We call it spotfire treatment what is the worst that comes up we try and treat that and just keep going day by by.  
But Mum just gave up her life, right there on the spot and then, and didn’t even bat an eyelid on the fact that I was moving home, she would look after me full time and be there for me 24.7. This is not what you should be doing in your retirement years when you had planned to travel the world, especially Paris and do all the things you left time for at the end of your life. It is now coming on 3 years which is amazing, but I can only imagine exhausting for her and she would never say a thing. There is not one moment that she has not been there holding my hand doing everything possible to make me well and keeping me alive no matter what. As the cancer frustratingly keeps progressing and gotting slowly worse especially now where we have taken a really bad turn which we did not expect where I am attached to a wall with oxygen so I can breathe, I can hardly move out of bed, my quality of life is diminishing quickly and we have to prepare that it coud go either away where this could be my time – I might have months to live, we are not sure so we are just spending the moments with family and the kids so we have as many nice memories as possible, I so desperately want to do something special for her that she has been talking about all the time and annoys her – which is just a clean up of the Backyard/Front garden and make things just look nice again, because with me as a full time job she has no time to do those things that she would love to do.  Betty never asks for help or asks for anything. Even writing this I can’t stop crying because she is so special and she just doesn’t even know it – and her never ending bucket of kindness is incredible. Also she is going to KILL me for doing this because she is so private, but I don’t care – this is about her and how much we love her and she deserves to be looked after just once in her life.
Since being sick so much of our money has been spent on new drugs, treatments and doctors bills.
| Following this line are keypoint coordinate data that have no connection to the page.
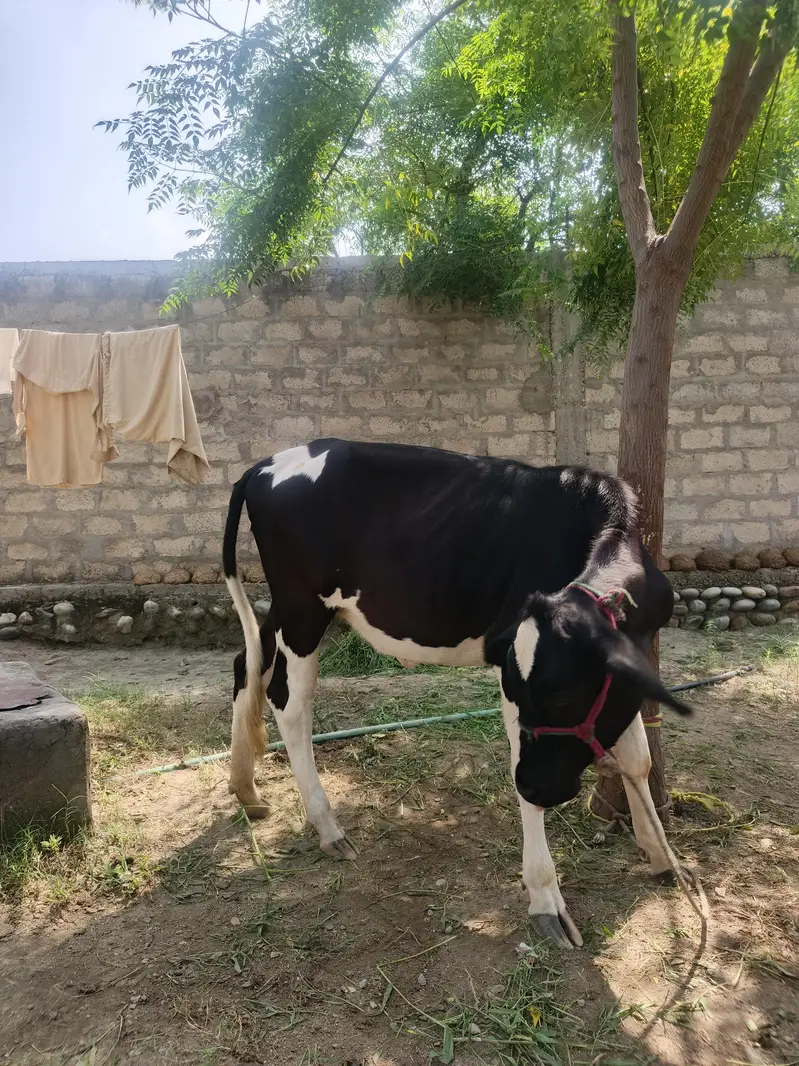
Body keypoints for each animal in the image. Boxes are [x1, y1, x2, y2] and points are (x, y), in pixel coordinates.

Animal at [222, 438, 692, 947]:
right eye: (535, 692)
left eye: (565, 696)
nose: (533, 783)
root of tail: (267, 464)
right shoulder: (509, 667)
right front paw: (546, 901)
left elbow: (638, 759)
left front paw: (664, 857)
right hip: (303, 606)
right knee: (290, 699)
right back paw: (327, 826)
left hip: (287, 609)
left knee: (246, 664)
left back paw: (244, 787)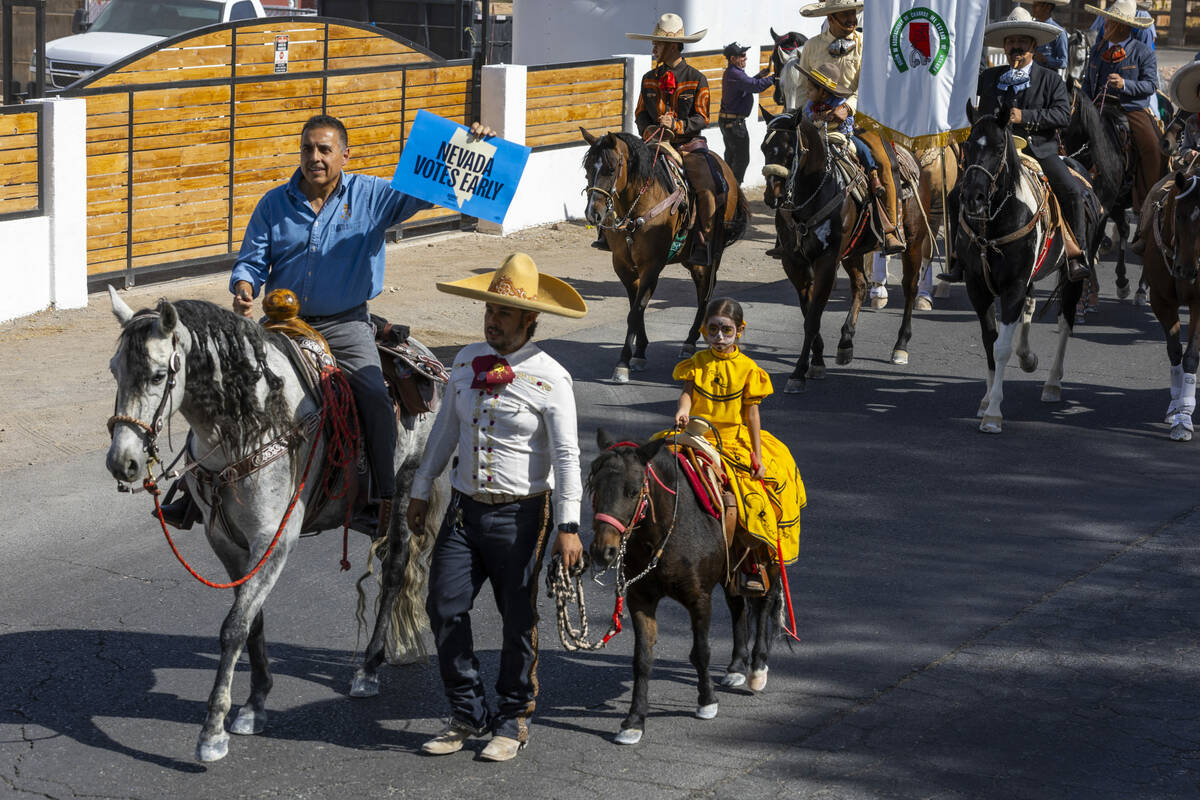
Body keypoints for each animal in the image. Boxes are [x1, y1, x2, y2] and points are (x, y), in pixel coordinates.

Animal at [103, 291, 448, 762]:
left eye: (158, 375)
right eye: (114, 370)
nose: (123, 463)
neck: (250, 425)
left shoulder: (275, 538)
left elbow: (233, 627)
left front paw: (213, 730)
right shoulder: (227, 542)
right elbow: (252, 619)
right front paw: (256, 702)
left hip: (405, 489)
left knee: (395, 571)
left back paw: (368, 668)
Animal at [583, 128, 748, 383]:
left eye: (610, 169)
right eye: (588, 168)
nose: (594, 214)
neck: (637, 208)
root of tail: (726, 169)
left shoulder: (652, 266)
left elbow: (635, 312)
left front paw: (623, 364)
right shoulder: (623, 266)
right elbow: (635, 309)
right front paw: (639, 352)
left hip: (712, 255)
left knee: (706, 293)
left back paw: (690, 342)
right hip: (690, 260)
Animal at [585, 431, 782, 743]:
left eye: (632, 491)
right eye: (595, 487)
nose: (603, 551)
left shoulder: (698, 597)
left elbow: (701, 651)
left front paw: (707, 702)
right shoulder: (640, 598)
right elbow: (642, 659)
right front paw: (634, 721)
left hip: (766, 561)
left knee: (764, 603)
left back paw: (757, 669)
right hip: (730, 570)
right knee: (737, 606)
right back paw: (736, 667)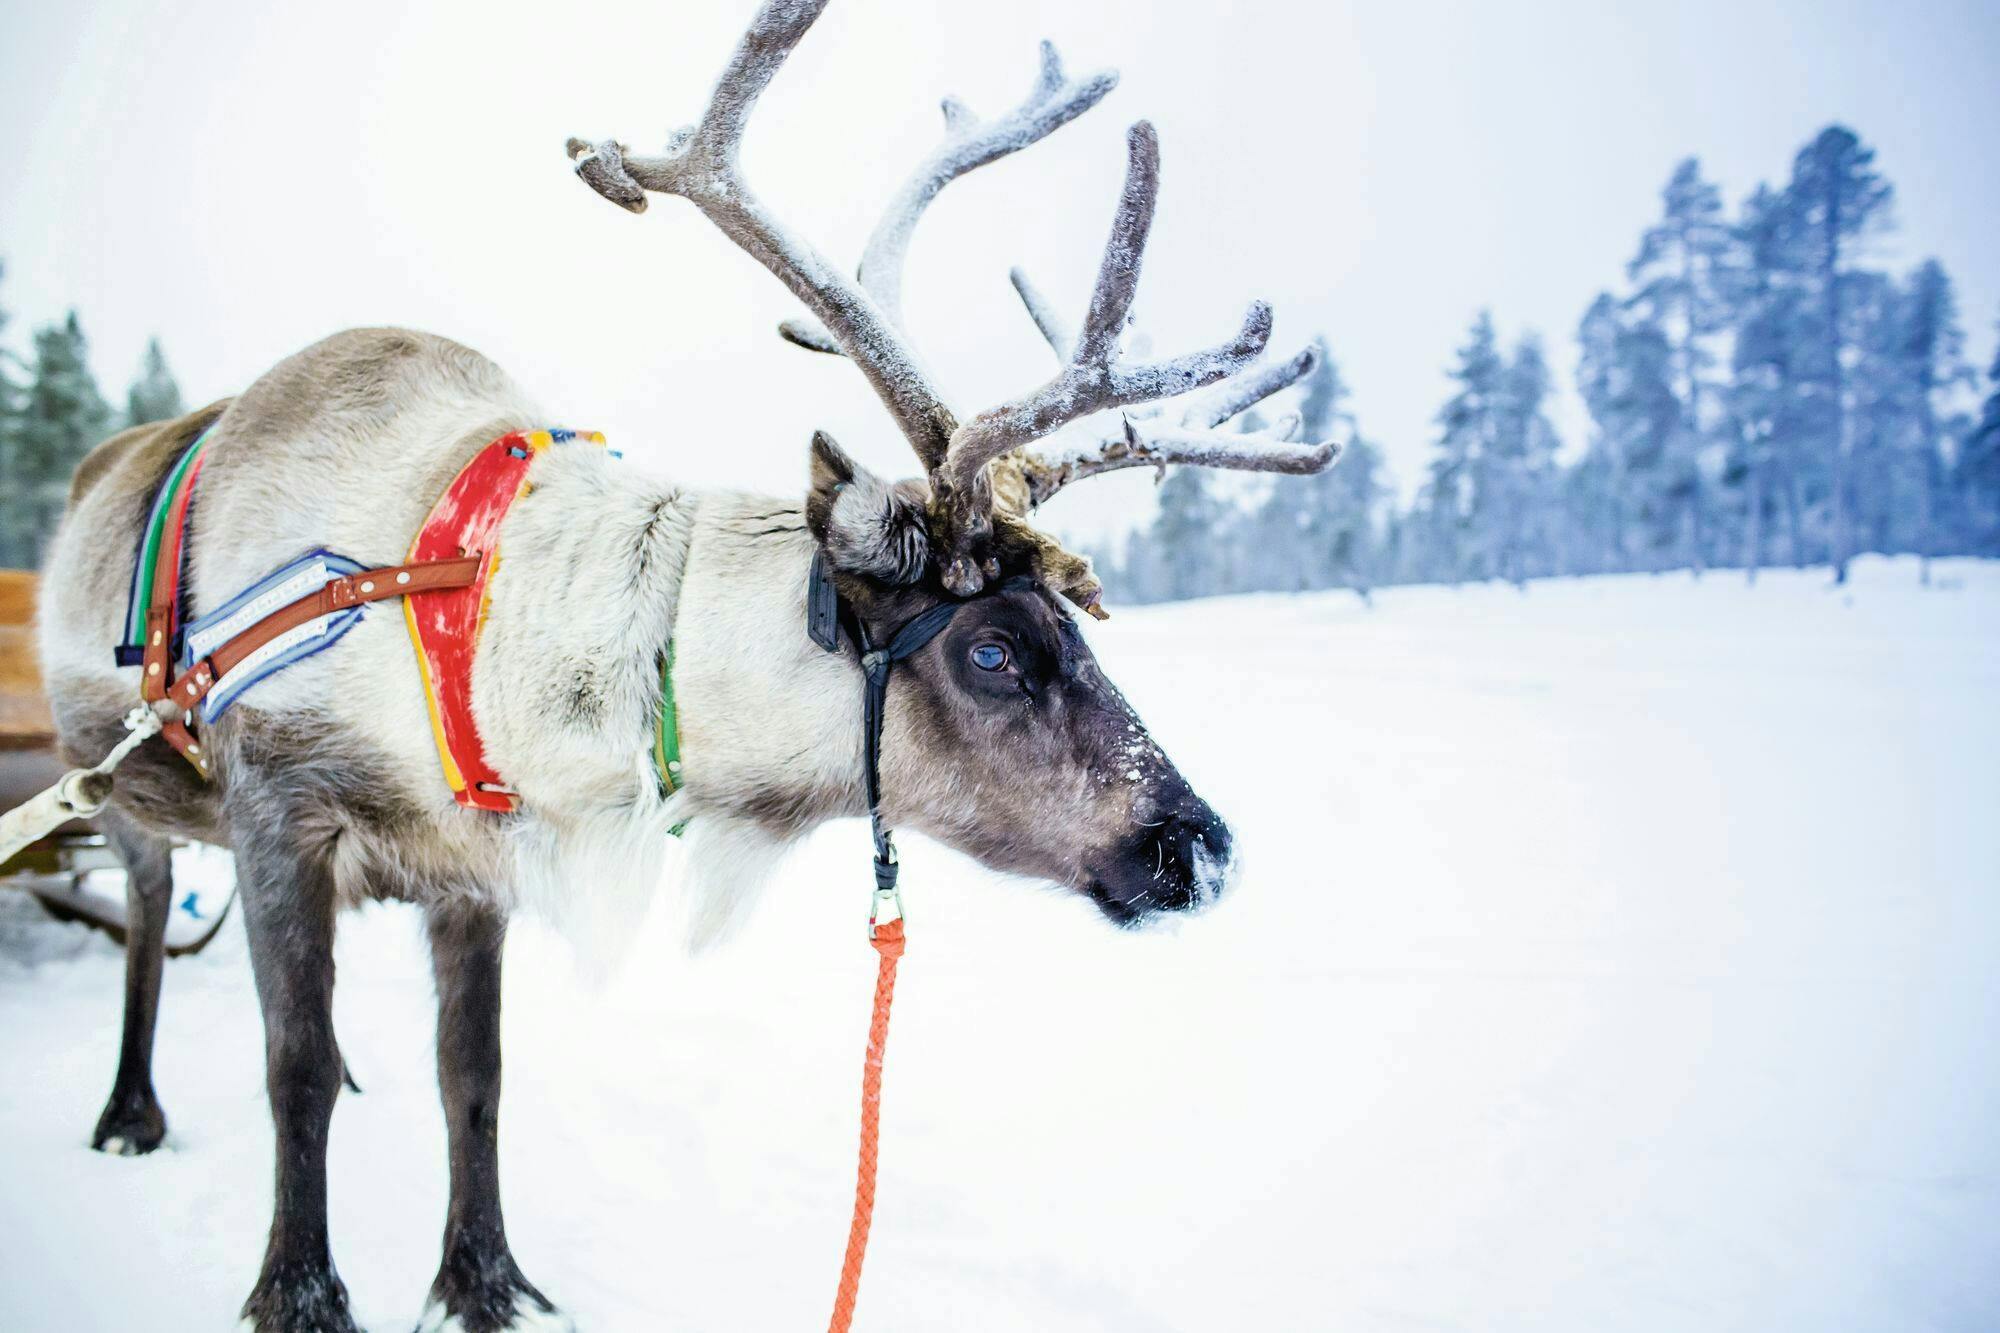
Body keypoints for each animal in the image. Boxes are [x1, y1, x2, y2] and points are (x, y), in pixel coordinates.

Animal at [34, 1, 1339, 1328]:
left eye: (1070, 625)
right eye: (993, 648)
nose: (1201, 847)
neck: (470, 619)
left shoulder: (469, 864)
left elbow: (472, 1073)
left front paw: (485, 1284)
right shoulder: (276, 808)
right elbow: (289, 1065)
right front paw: (299, 1292)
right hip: (110, 791)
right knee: (146, 913)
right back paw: (129, 1110)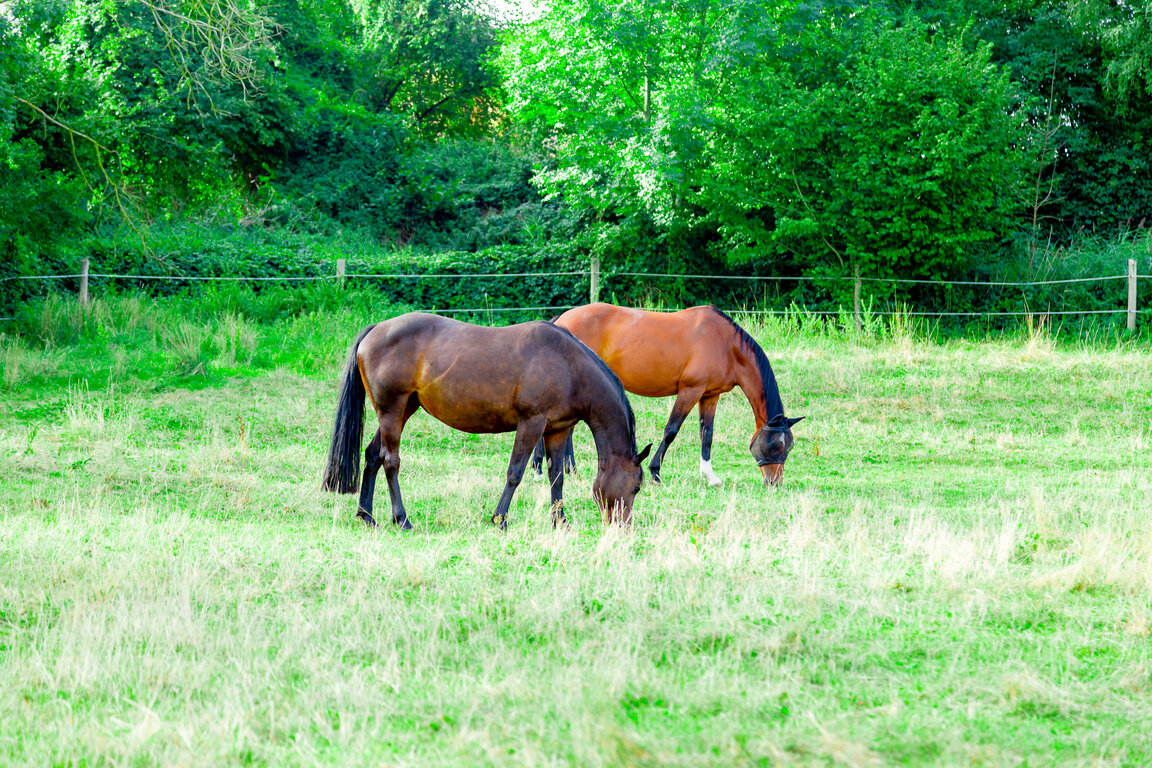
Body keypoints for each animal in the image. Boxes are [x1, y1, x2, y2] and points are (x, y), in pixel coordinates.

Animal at [322, 312, 652, 530]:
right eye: (636, 487)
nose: (623, 527)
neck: (569, 366)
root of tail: (376, 330)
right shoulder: (531, 423)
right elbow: (515, 473)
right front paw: (500, 519)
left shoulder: (557, 430)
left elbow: (556, 477)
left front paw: (561, 522)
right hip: (393, 411)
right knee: (390, 461)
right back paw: (402, 519)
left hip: (401, 411)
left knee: (372, 456)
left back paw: (366, 515)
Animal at [532, 303, 802, 487]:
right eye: (776, 445)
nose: (774, 482)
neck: (726, 346)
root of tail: (563, 319)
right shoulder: (690, 391)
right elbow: (671, 430)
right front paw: (655, 472)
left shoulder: (709, 395)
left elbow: (707, 435)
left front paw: (710, 476)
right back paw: (545, 469)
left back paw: (567, 469)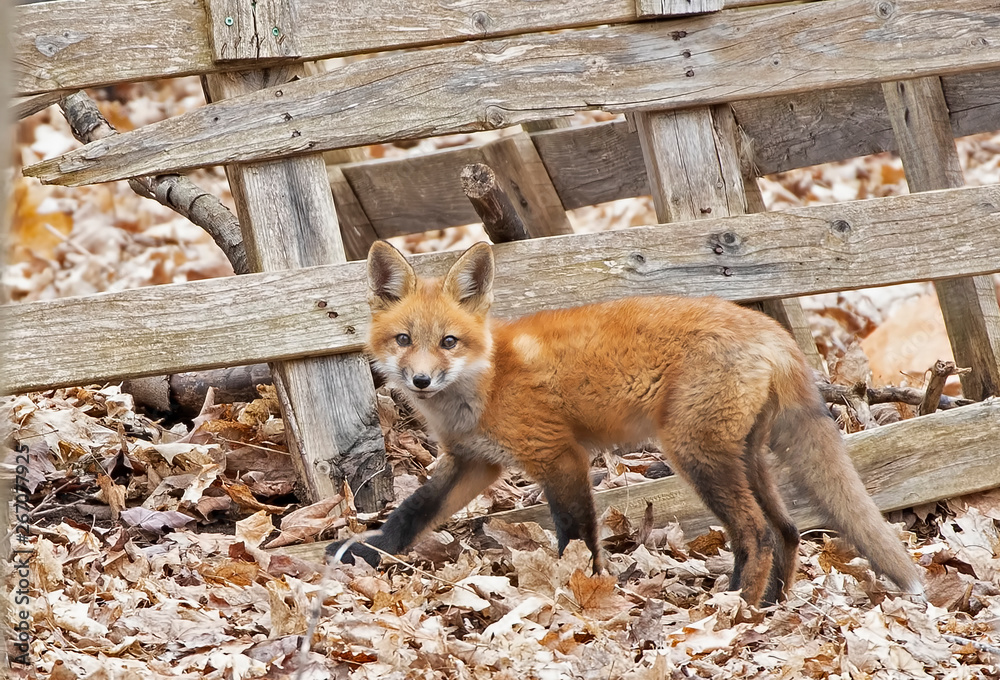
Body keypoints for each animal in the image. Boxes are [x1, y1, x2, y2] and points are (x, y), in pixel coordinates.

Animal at [327, 240, 923, 606]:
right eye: (404, 339)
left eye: (449, 341)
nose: (421, 380)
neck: (487, 380)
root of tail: (773, 332)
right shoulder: (473, 462)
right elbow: (412, 512)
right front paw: (366, 552)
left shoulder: (559, 456)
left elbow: (575, 534)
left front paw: (576, 588)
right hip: (745, 456)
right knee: (787, 530)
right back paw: (769, 607)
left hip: (694, 454)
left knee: (755, 534)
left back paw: (732, 608)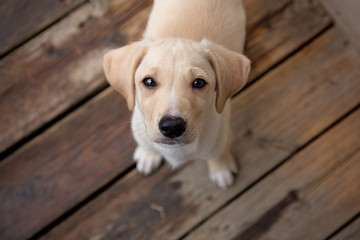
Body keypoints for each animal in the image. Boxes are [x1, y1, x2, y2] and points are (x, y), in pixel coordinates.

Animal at [103, 0, 250, 188]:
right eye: (149, 81)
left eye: (199, 83)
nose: (172, 126)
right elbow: (147, 144)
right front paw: (147, 155)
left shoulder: (221, 138)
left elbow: (218, 154)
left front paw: (221, 169)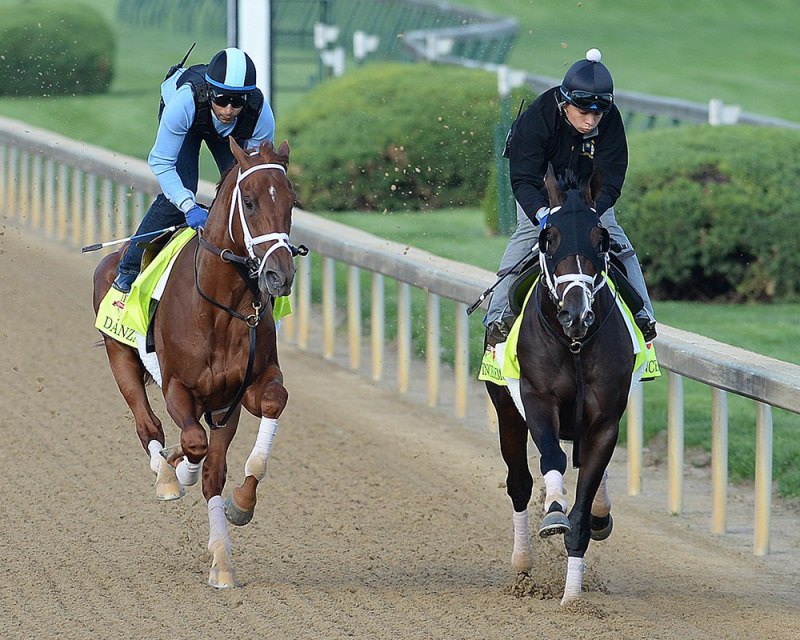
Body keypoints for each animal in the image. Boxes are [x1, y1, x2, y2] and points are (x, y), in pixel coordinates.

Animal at [91, 138, 296, 588]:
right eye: (249, 201)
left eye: (293, 201)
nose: (280, 275)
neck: (221, 305)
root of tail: (111, 258)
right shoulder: (178, 388)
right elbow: (194, 444)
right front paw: (178, 469)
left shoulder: (239, 393)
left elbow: (268, 408)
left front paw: (239, 508)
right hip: (120, 356)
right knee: (147, 423)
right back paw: (167, 475)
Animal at [484, 166, 636, 604]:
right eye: (547, 238)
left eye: (601, 238)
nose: (576, 313)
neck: (575, 345)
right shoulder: (537, 400)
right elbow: (552, 460)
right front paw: (553, 511)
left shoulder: (605, 421)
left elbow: (583, 511)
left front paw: (572, 598)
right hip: (506, 412)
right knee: (519, 483)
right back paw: (522, 564)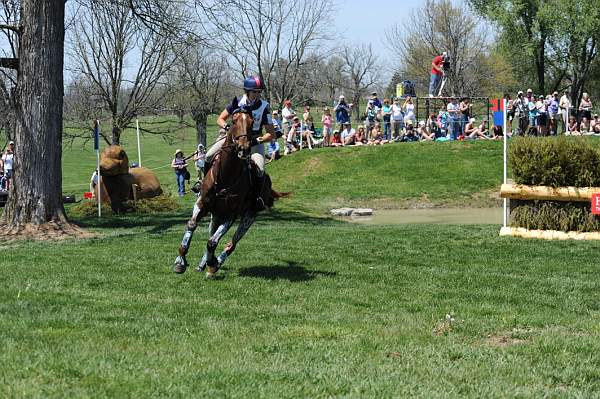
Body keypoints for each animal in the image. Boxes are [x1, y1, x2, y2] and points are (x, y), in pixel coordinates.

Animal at [173, 109, 286, 278]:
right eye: (233, 121)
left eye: (252, 123)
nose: (243, 147)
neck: (226, 175)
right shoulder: (202, 204)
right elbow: (192, 225)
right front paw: (180, 261)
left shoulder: (230, 215)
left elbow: (213, 242)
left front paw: (212, 263)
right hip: (215, 216)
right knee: (212, 235)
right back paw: (203, 265)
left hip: (248, 217)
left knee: (230, 244)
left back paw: (214, 265)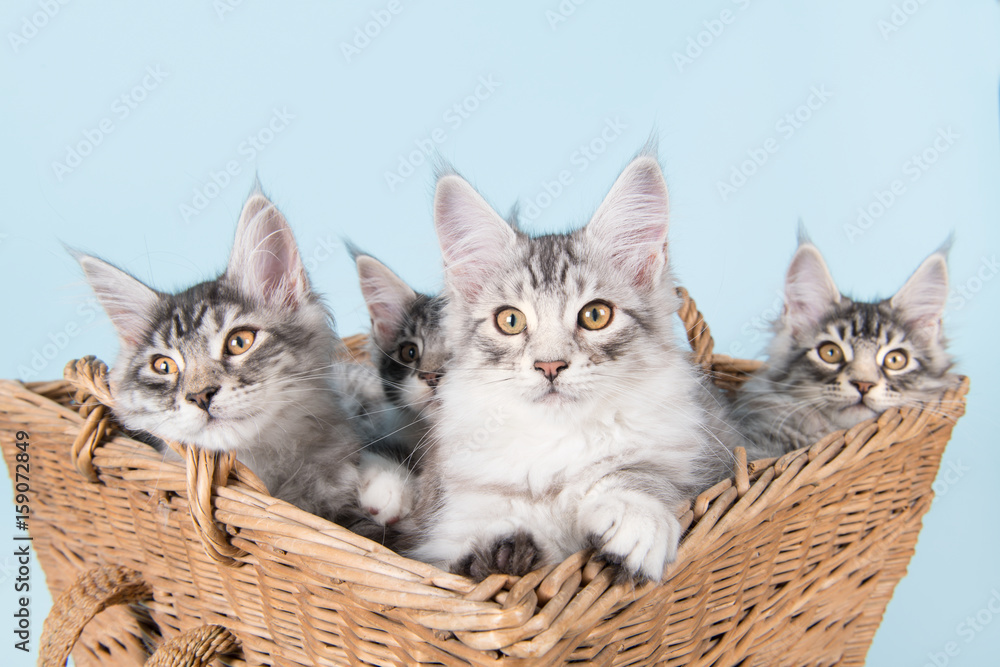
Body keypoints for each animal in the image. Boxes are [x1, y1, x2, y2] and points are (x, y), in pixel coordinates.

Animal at [402, 154, 740, 580]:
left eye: (595, 315)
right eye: (510, 321)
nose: (550, 365)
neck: (557, 444)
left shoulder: (703, 457)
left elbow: (640, 473)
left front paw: (637, 516)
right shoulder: (445, 529)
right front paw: (504, 556)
My business has now gone to nothing with me not being able to work I have no income to be able to afford to hire someone to come in – and worse, I am as far from a green thumb as possible so i have no idea what even to ask for? 
Betty is also an amazing survivor as well having been through Breast Cancer herself so she understands the pain I go through, which sometimes I think is worse and now dealing with her daughter who might have defied the one year diagnosis with a good team of doctors but we live day to day not knowing if I will be here and we are just cross our fingers every day I wake up the next day. 
Can you help me? It’s not a huge job, but it would be one that woud be amazing to have done before I go.